9.1 Here, it is beneficial to note that adequate compensation awarded under this Section is not to be equated with the actual compensation to be awarded in the main claim petition. Of course, the jurisdiction of the Tribunal is widened while deciding the main petition and the Tribunal can take into consideration the actual income of the victim and can proceed to determine the actual compensation payable to the victim. However, in an application u/s. 163A, the Tribunal cannot award compensation which is more than the prescribed statutory limit.
10.0 At this stage, it would be relevant to refer to a decision of the High Court of Karnataka in the case of Oriental Insurance Co. Ltd. V/s. N. Kunhappu & ors. reported in 2007 A.C.J. 30 wherein it has been held that where the claimants' evidence show annual income of more than Rs.40,000/, then the case may be remitted back for fresh adjudication.
10.1 In the present case, on perusal of the evidence on record, it transpires that the annual income of the deceased is more than Rs.40,000/, which is the outer limit, as provided in Section 163A r/w. the Second Schedule appended thereto. Apart from that the documents relied upon by the Tribunal for assessing the age of the deceased also cannot be said to be conclusive. These two factors being relevant for entertaining an application preferred u/s. 163A of the M.V. Act, in the interest of justice, it would be appropriate to remand the matter back to the Tribunal concerned for adjudication afresh.
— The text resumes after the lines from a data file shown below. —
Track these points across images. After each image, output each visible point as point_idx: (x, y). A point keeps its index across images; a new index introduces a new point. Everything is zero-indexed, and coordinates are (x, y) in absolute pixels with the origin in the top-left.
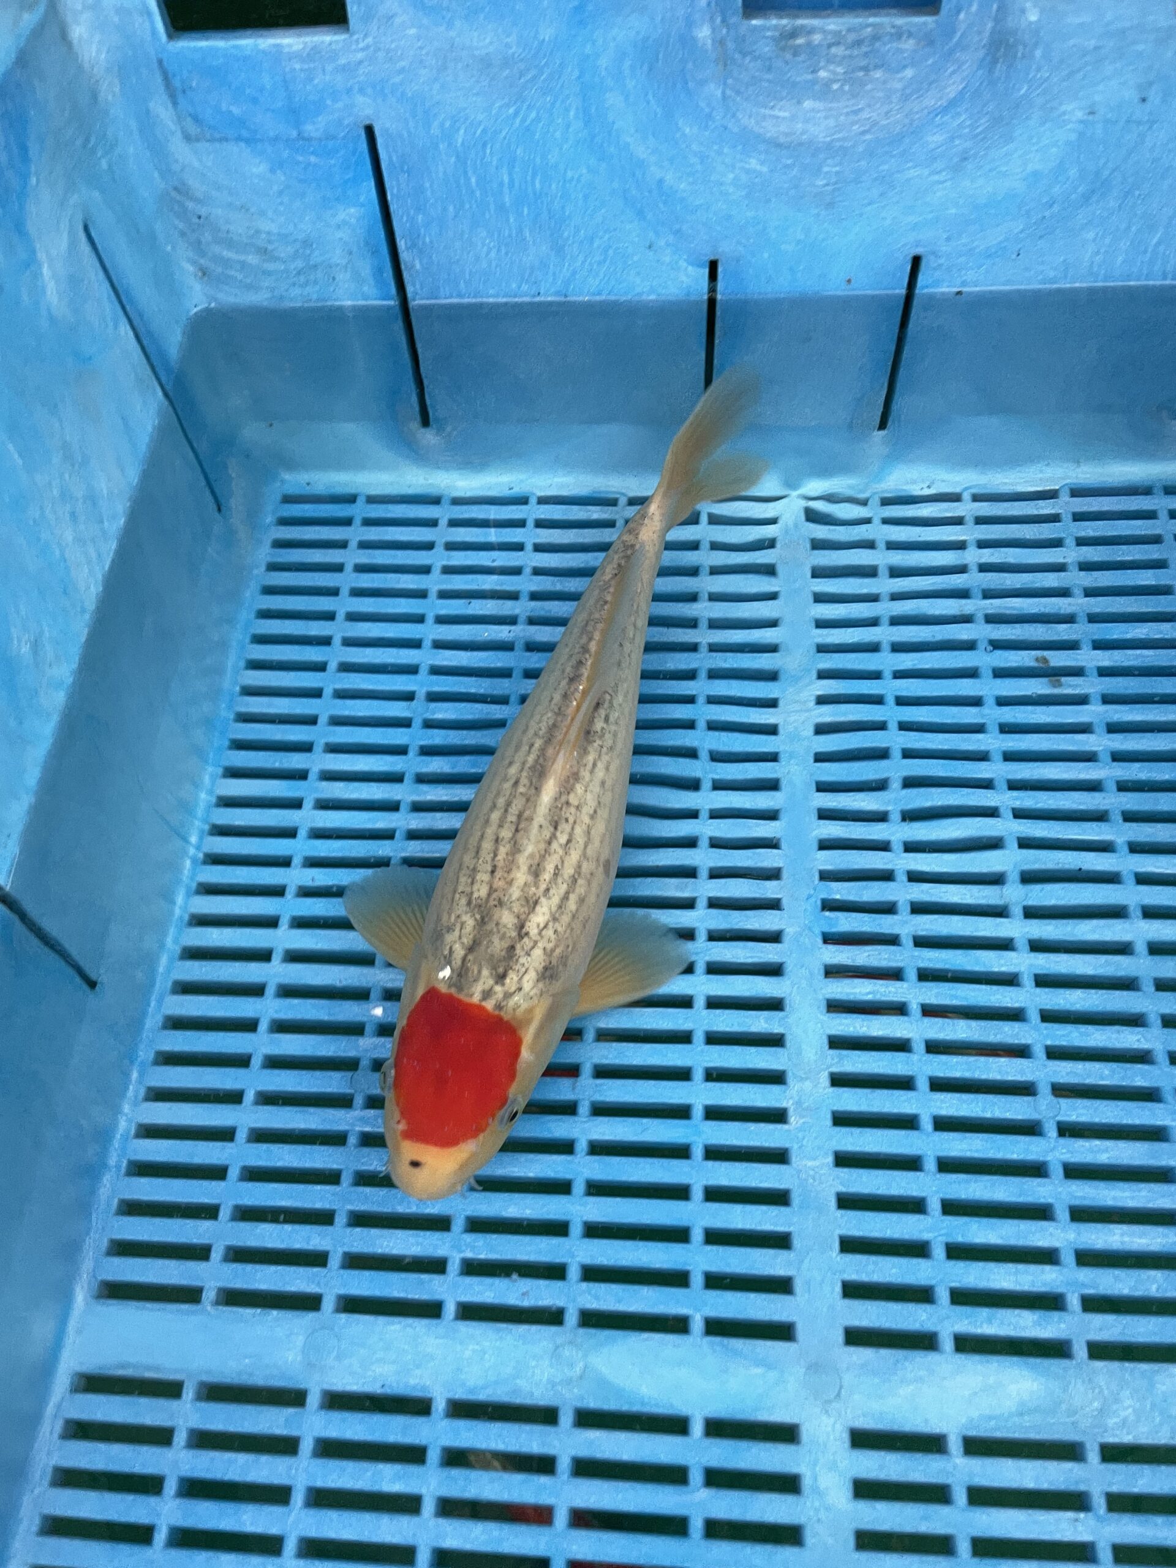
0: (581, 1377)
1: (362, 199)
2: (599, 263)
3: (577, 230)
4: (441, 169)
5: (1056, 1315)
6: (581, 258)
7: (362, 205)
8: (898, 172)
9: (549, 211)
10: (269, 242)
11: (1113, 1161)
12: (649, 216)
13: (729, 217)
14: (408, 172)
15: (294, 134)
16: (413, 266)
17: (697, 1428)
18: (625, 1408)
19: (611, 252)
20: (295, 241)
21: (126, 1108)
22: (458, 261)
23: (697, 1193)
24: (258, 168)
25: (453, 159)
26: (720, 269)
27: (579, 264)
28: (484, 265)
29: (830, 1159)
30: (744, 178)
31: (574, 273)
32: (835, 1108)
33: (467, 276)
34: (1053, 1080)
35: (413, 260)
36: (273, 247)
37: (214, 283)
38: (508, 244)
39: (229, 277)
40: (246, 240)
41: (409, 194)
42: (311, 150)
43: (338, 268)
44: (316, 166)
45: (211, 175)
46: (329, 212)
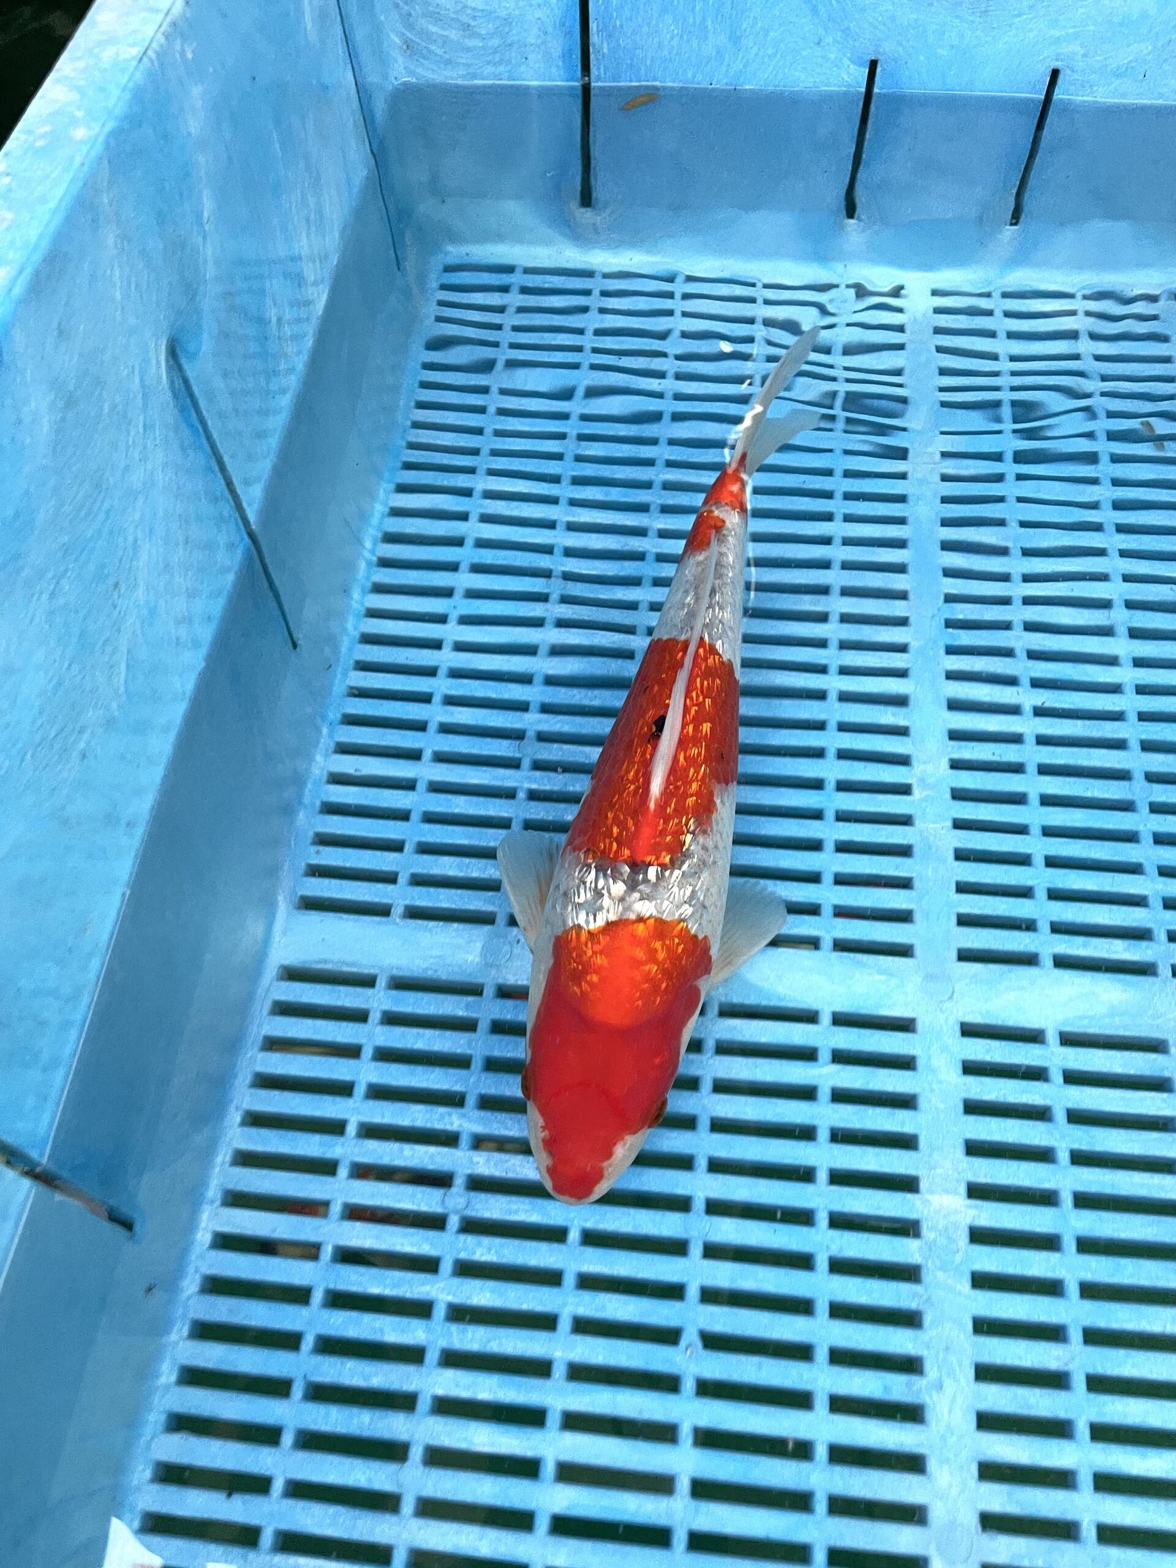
2: (770, 57)
3: (755, 21)
6: (755, 49)
10: (474, 17)
12: (822, 11)
13: (893, 18)
16: (602, 48)
19: (782, 46)
20: (498, 17)
22: (643, 46)
26: (879, 69)
27: (752, 55)
28: (666, 51)
29: (949, 824)
31: (747, 65)
33: (648, 63)
34: (1147, 769)
35: (602, 43)
36: (475, 23)
37: (416, 57)
38: (690, 32)
39: (430, 51)
40: (452, 15)
43: (532, 48)
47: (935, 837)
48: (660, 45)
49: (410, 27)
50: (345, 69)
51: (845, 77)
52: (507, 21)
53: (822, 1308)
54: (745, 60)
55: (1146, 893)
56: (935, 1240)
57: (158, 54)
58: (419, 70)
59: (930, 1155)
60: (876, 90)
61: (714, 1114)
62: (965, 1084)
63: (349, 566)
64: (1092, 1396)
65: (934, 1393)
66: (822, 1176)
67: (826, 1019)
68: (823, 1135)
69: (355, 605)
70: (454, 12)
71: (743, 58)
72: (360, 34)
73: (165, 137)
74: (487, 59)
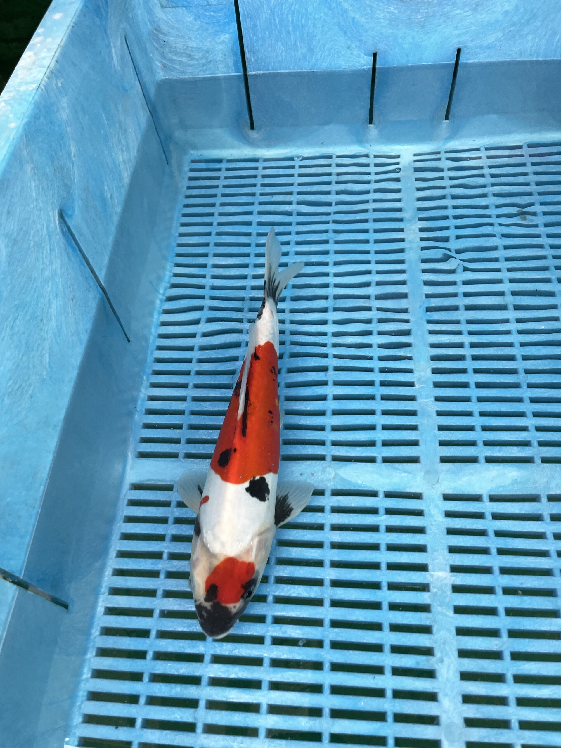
0: (334, 478)
1: (231, 31)
2: (327, 56)
3: (319, 42)
4: (264, 16)
5: (527, 448)
6: (320, 53)
7: (232, 33)
8: (451, 12)
9: (308, 33)
10: (192, 51)
11: (550, 396)
12: (349, 34)
13: (381, 33)
14: (251, 18)
15: (205, 3)
16: (251, 59)
17: (381, 495)
18: (352, 488)
19: (332, 50)
20: (202, 50)
21: (143, 390)
22: (269, 57)
23: (379, 412)
24: (189, 19)
25: (269, 11)
26: (377, 57)
27: (319, 56)
28: (280, 59)
29: (433, 399)
30: (388, 16)
31: (317, 61)
32: (435, 380)
33: (273, 62)
34: (525, 368)
35: (251, 57)
36: (194, 53)
37: (168, 71)
38: (290, 49)
39: (174, 68)
40: (182, 51)
41: (250, 28)
42: (212, 9)
43: (219, 62)
44: (213, 17)
45: (170, 22)
46: (217, 37)
47: (427, 406)
48: (277, 55)
49: (164, 57)
50: (135, 81)
51: (363, 62)
52: (207, 51)
53: (386, 627)
55: (527, 425)
56: (436, 592)
57: (44, 86)
59: (432, 554)
60: (377, 67)
61: (332, 541)
62: (446, 521)
63: (152, 303)
64: (514, 662)
65: (440, 664)
66: (384, 566)
68: (383, 547)
69: (155, 320)
71: (315, 57)
72: (141, 64)
73: (51, 122)
74: (201, 68)
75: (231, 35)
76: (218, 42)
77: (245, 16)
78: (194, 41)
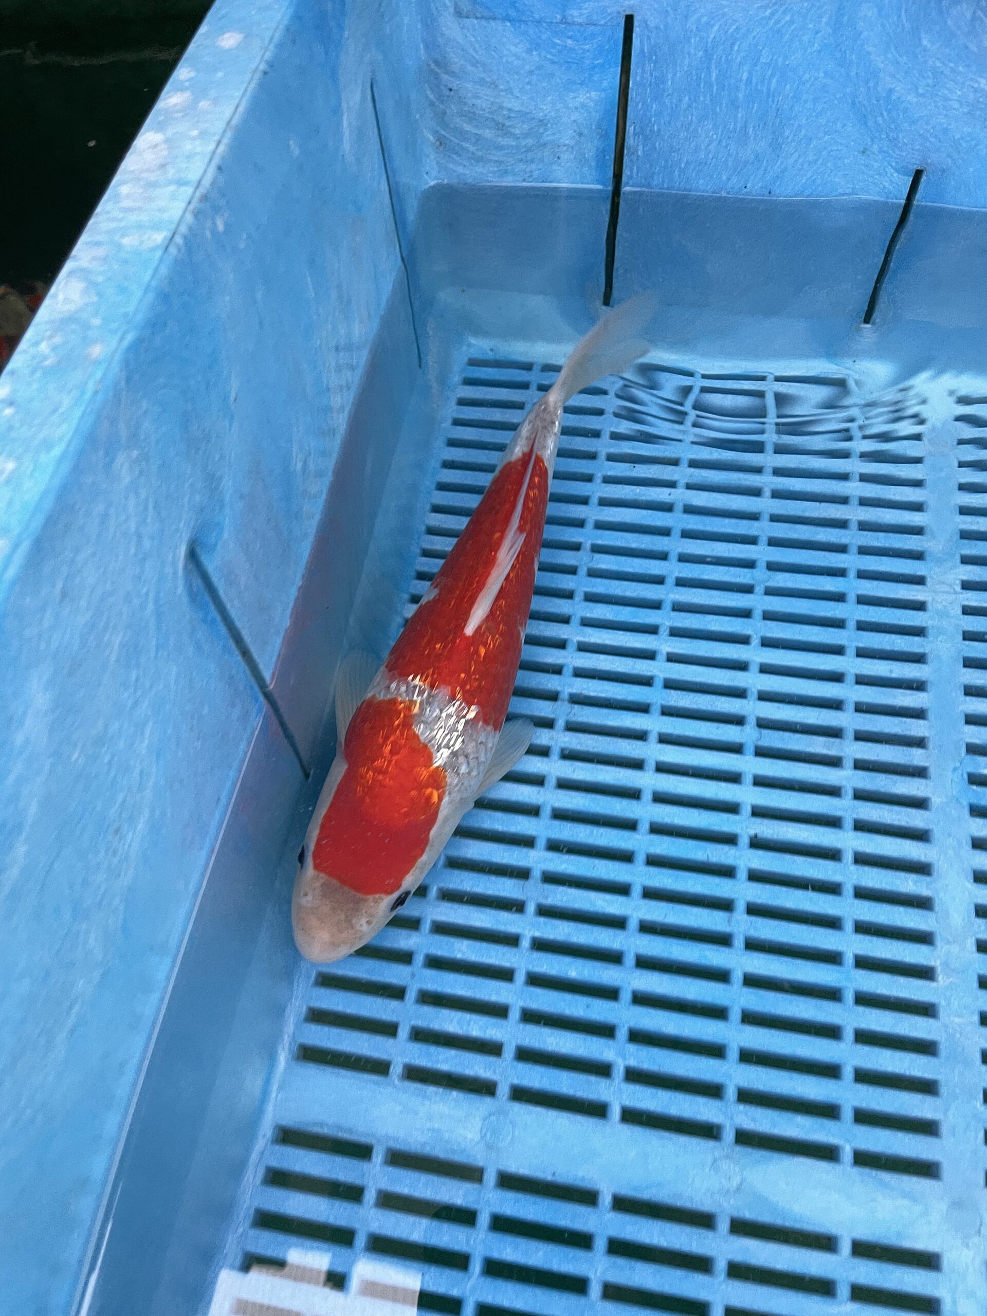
1: (605, 84)
2: (811, 163)
4: (686, 62)
6: (795, 156)
7: (604, 90)
9: (777, 111)
10: (510, 118)
12: (871, 123)
13: (946, 131)
14: (656, 62)
15: (559, 17)
16: (636, 151)
19: (825, 153)
20: (534, 118)
22: (679, 149)
24: (515, 47)
25: (701, 53)
26: (924, 178)
27: (791, 161)
28: (702, 156)
30: (971, 96)
31: (784, 171)
32: (982, 970)
33: (683, 166)
35: (638, 146)
36: (511, 123)
37: (449, 154)
38: (730, 138)
39: (463, 148)
40: (487, 115)
41: (650, 85)
42: (570, 34)
43: (565, 148)
44: (572, 50)
45: (471, 51)
46: (572, 95)
47: (961, 1034)
48: (697, 149)
49: (445, 126)
50: (379, 182)
51: (887, 184)
52: (542, 122)
54: (782, 167)
58: (451, 166)
67: (846, 1247)
70: (489, 113)
71: (782, 163)
73: (192, 330)
74: (519, 157)
75: (603, 95)
76: (571, 105)
77: (644, 57)
78: (517, 97)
11. In view of the above discussion and keeping in mind the principle laid down in Oriental Insurance Co. Ltd., & Deepal Girishbhai Soni's cases (supra), we have no hesitation to hold that the judgment and award of the Tribunal is contrary to law and is liable to set aside and the matter is required to be adjudicated afresh.
12.0 In the result, the appeal is partly allowed. The impugned judgment and award dated 24th January, 2002 passed by the Motor Accident Claims Tribunal (Auxilliary1), Kachchh Bhuj in Motor Accident Claim Petition No. 524 of 2000 is quashed and set aside. The matter is remanded to the Motor Accident Claims Tribunal (Auxilliary1), Kachchh – Bhuj for adjudication afresh. This Court has passed the aforesaid order in view of the fact that the Tribunal has not followed the procedure established by law. The amount invested in Fixed Deposit, as directed by this Court, shall be continued in Fixed Deposit and the claimants shall be entitled for the periodical interest on the said Deposit only up to the date of this judgment and order. It is, however, made clear that interest accruing on the said Fixed Deposit shall be accumulated and will be adjusted at the time of the final award. The amount awarded & already withdrawn by the claimant, pursuant to the impugned award, will be adjusted at the time of the final award.
12.1 All the parties concerned shall be at liberty to adduce further evidence, if they so desire. Since the matter is of the year 2000, we observe that either of the parties shall be at liberty to move an application before the Tribunal for early disposal of the case and, if such application is moved, the Tribunal is directed to dispose of the case as expeditiously as possible. It is observed that this Court has not entered into the merits of the matter and the Tribunal shall consider the same afresh, without being influenced by the fact that this Court has quashed its earlier judgment and award. The appeal stands disposed of accordingly. R & P to be sent to the Tribunal forthwith.